Exercise
Copy the lines below, word for word, from the first through the line containing "بازنشستگان تامین اجتماعی". Leave the pictures out.

──────────────────────────────

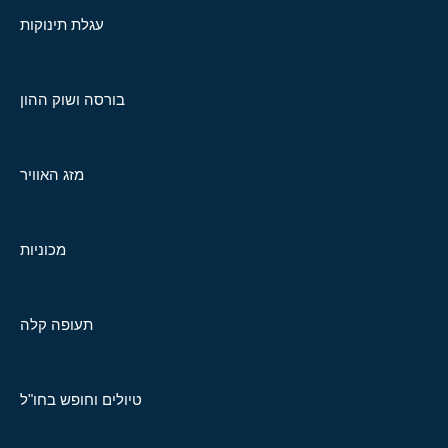
עגלת תינוקות
בורסה ושוק ההון
מזג האוויר
מכוניות
תעופה קלה
טיולים וחופש בחו"ל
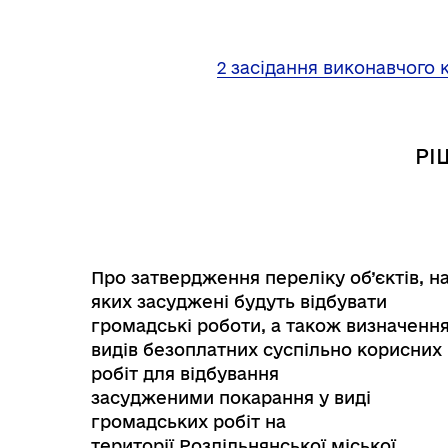
2 засідання виконавчого к
РІ
Інф
Графіки прийому громадян
тех
Про затвердження переліку об’єктів, н
яких засуджені будуть відбувати
громадські роботи, а також визначенн
видів безоплатних суспільно корисних
робіт для відбування
засудженими покарання у виді
громадських робіт на
території Роздільнянської міської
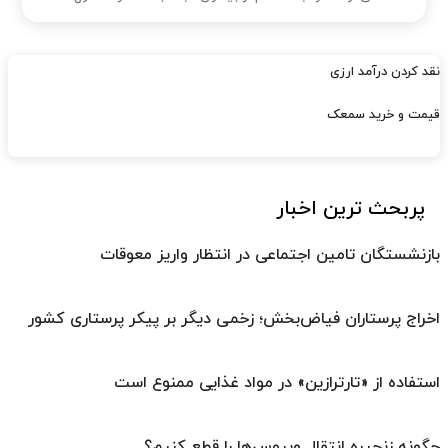
نقد کردن درآمد ارزی
قیمت و خرید سمعک
پربحث ترین اخبار
بازنشستگان تامین اجتماعی در انتظار واریز معوقات
اخراج پرستاران فیاض‌بخش؛ زخمی دیگر بر پیکر پرستاری کشور
استفاده از «تارترازین» در مواد غذایی ممنوع است
چگونه زنجیره انتقال ویروس‌ها را قطع کنیم؟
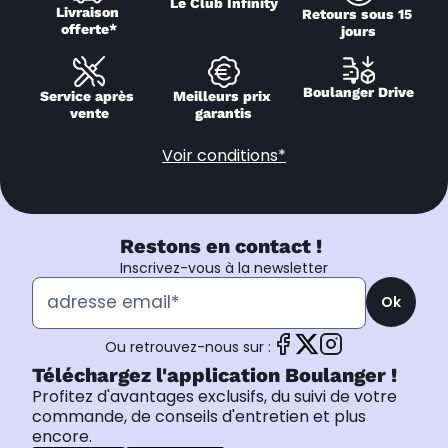
Le Club Infinity
Livraison 
Retours sous 15 
offerte*
jours
Boulanger Drive
Service après 
Meilleurs prix 
vente
garantis
Voir conditions*
Restons en contact !
Inscrivez-vous à la newsletter
Ok
Ou retrouvez-nous sur :
Téléchargez l'application Boulanger !
Profitez d'avantages exclusifs, du suivi de votre
commande, de conseils d'entretien et plus
encore.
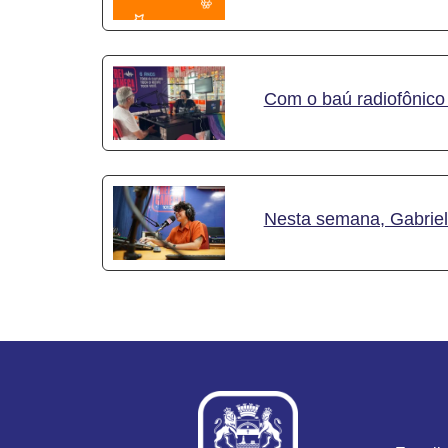
Com o baú radiofônico 
Nesta semana, Gabriele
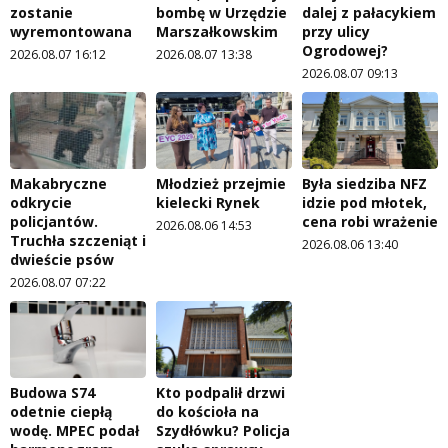
zostanie
bombę w Urzędzie
dalej z pałacykiem
wyremontowana
Marszałkowskim
przy ulicy
Ogrodowej?
2026.08.07 16:12
2026.08.07 13:38
2026.08.07 09:13
Makabryczne
Młodzież przejmie
Była siedziba NFZ
odkrycie
kielecki Rynek
idzie pod młotek,
policjantów.
cena robi wrażenie
2026.08.06 14:53
Truchła szczeniąt i
2026.08.06 13:40
dwieście psów
2026.08.07 07:22
Budowa S74
Kto podpalił drzwi
odetnie ciepłą
do kościoła na
wodę. MPEC podał
Szydłówku? Policja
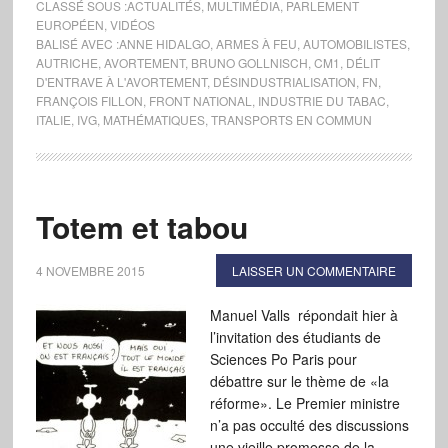
CLASSÉ SOUS :
ACTUALITÉS
,
MULTIMÉDIA
,
PARLEMENT
EUROPÉEN
,
VIDÉOS
BALISÉ AVEC :
ANNE HIDALGO
,
ARMES À FEU
,
AUTOMOBILISTES
,
AUTRICHE
,
AVORTEMENT
,
BRUNO GOLLNISCH
,
CM1
,
DÉLIT
D'ENTRAVE À L'AVORTEMENT
,
DÉSINDUSTRIALISATION
,
FN
,
FRANÇOIS FILLON
,
FRONT NATIONAL
,
INDUSTRIE DU TABAC
,
ITALIE
,
IVG
,
MATHÉMATIQUES
,
TRANSPORTS EN COMMUN
Totem et tabou
4 NOVEMBRE 2015
LAISSER UN COMMENTAIRE
Manuel Valls répondait hier à
l’invitation des étudiants de
Sciences Po Paris pour
débattre sur le thème de «la
réforme». Le Premier ministre
n’a pas occulté des discussions
une vieille promesse de la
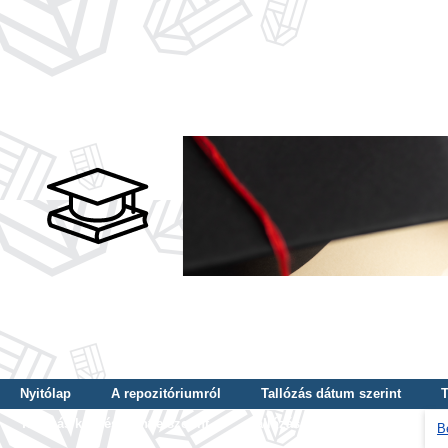
Nyitólap
A repozitóriumról
Tallózás dátum szerint
T
Tallózás képzés szintje szerint
Tallózás kulcsszó szerint
B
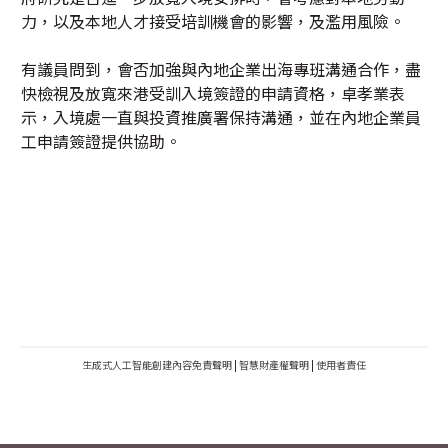
力，以及本地人才接受培訓機會的影響，及濫用風險。
有議員問到，會否加強與內地企業出海專班溝通合作，盡
快檢視及放寬來港受訓入境簽證的申請資格，卓孝業表
示，入境處一直與投資推廣署保持溝通，並在內地企業員
工申請簽證提供協助。
生成式人工智能創建內容免責聲明
|
智慧財產權聲明
|
使用者責任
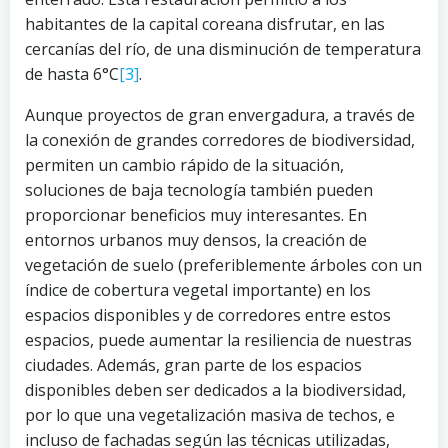
habitantes de la capital coreana disfrutar, en las
cercanías del río, de una disminución de temperatura
de hasta 6°C
[3]
.
Aunque proyectos de gran envergadura, a través de
la conexión de grandes corredores de biodiversidad,
permiten un cambio rápido de la situación,
soluciones de baja tecnología también pueden
proporcionar beneficios muy interesantes. En
entornos urbanos muy densos, la creación de
vegetación de suelo (preferiblemente árboles con un
índice de cobertura vegetal importante) en los
espacios disponibles y de corredores entre estos
espacios, puede aumentar la resiliencia de nuestras
ciudades. Además, gran parte de los espacios
disponibles deben ser dedicados a la biodiversidad,
por lo que una vegetalización masiva de techos, e
incluso de fachadas según las técnicas utilizadas,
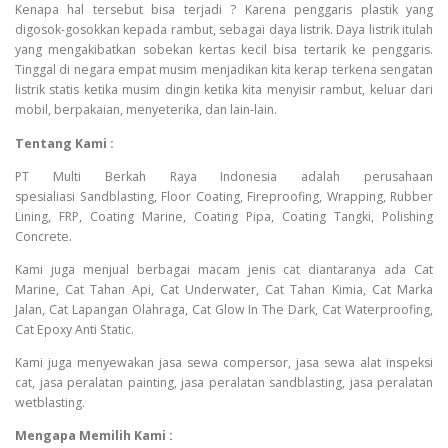
Kenapa hal tersebut bisa terjadi ? Karena penggaris plastik yang
digosok-gosokkan kepada rambut, sebagai daya listrik. Daya listrik itulah
yang mengakibatkan sobekan kertas kecil bisa tertarik ke penggaris.
Tinggal di negara empat musim menjadikan kita kerap terkena sengatan
listrik statis ketika musim dingin ketika kita menyisir rambut, keluar dari
mobil, berpakaian, menyeterika, dan lain-lain.
Tentang Kami :
PT Multi Berkah Raya Indonesia adalah perusahaan
spesialiasi Sandblasting, Floor Coating, Fireproofing, Wrapping, Rubber
Lining, FRP, Coating Marine, Coating Pipa, Coating Tangki, Polishing
Concrete.
Kami juga menjual berbagai macam jenis cat diantaranya ada Cat
Marine, Cat Tahan Api, Cat Underwater, Cat Tahan Kimia, Cat Marka
Jalan, Cat Lapangan Olahraga, Cat Glow In The Dark, Cat Waterproofing,
Cat Epoxy Anti Static.
Kami juga menyewakan jasa sewa compersor, jasa sewa alat inspeksi
cat, jasa peralatan painting, jasa peralatan sandblasting, jasa peralatan
wetblasting.
Mengapa Memilih Kami :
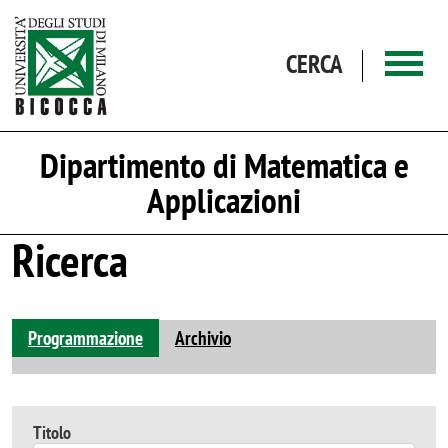
Salta al contenuto principale
CERCA
Dipartimento di Matematica e
Applicazioni
Ricerca
Programmazione
Archivio
Titolo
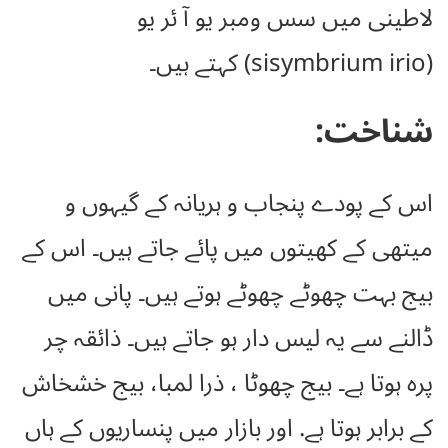
لاطینی میں سس ومبر یو آ ئر یو
(sisymbrium irio) کہتے ہیں۔
شناخت:
اس کے پودے پنجاب و ہریانہ کے گیہوں و
میتھی کے کھیتوں میں پائے جاتے ہیں۔ اس کے
بیج بہت چھوٹے چھوٹے ہوتے ہیں۔ پانی میں
ڈالنے سے یہ لیس دار ہو جاتے ہیں۔ ذائقہ چر
پرہ ہوتا ہے۔ بیج چھوٹا ، ذرا لمبا، بیج خشخاش
کے برابر ہوتا ہے. اور بازار میں پنساریوں کے ہاں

──────────────────────────────

Reply to the task
עגלת תינוקות
בורסה ושוק ההון
מזג האוויר
מכוניות
תעופה קלה
טיולים וחופש בחו"ל
2 засідання виконавчого к
РІ
Інф
Графіки прийому громадян
тех
Про затвердження переліку об’єктів, н
яких засуджені будуть відбувати
громадські роботи, а також визначенн
видів безоплатних суспільно корисних
робіт для відбування
засудженими покарання у виді
громадських робіт на
території Роздільнянської міської
نقد کردن درآمد ارزی
قیمت و خرید سمعک
پربحث ترین اخبار
بازنشستگان تامین اجتماعی در انتظار واریز معوقات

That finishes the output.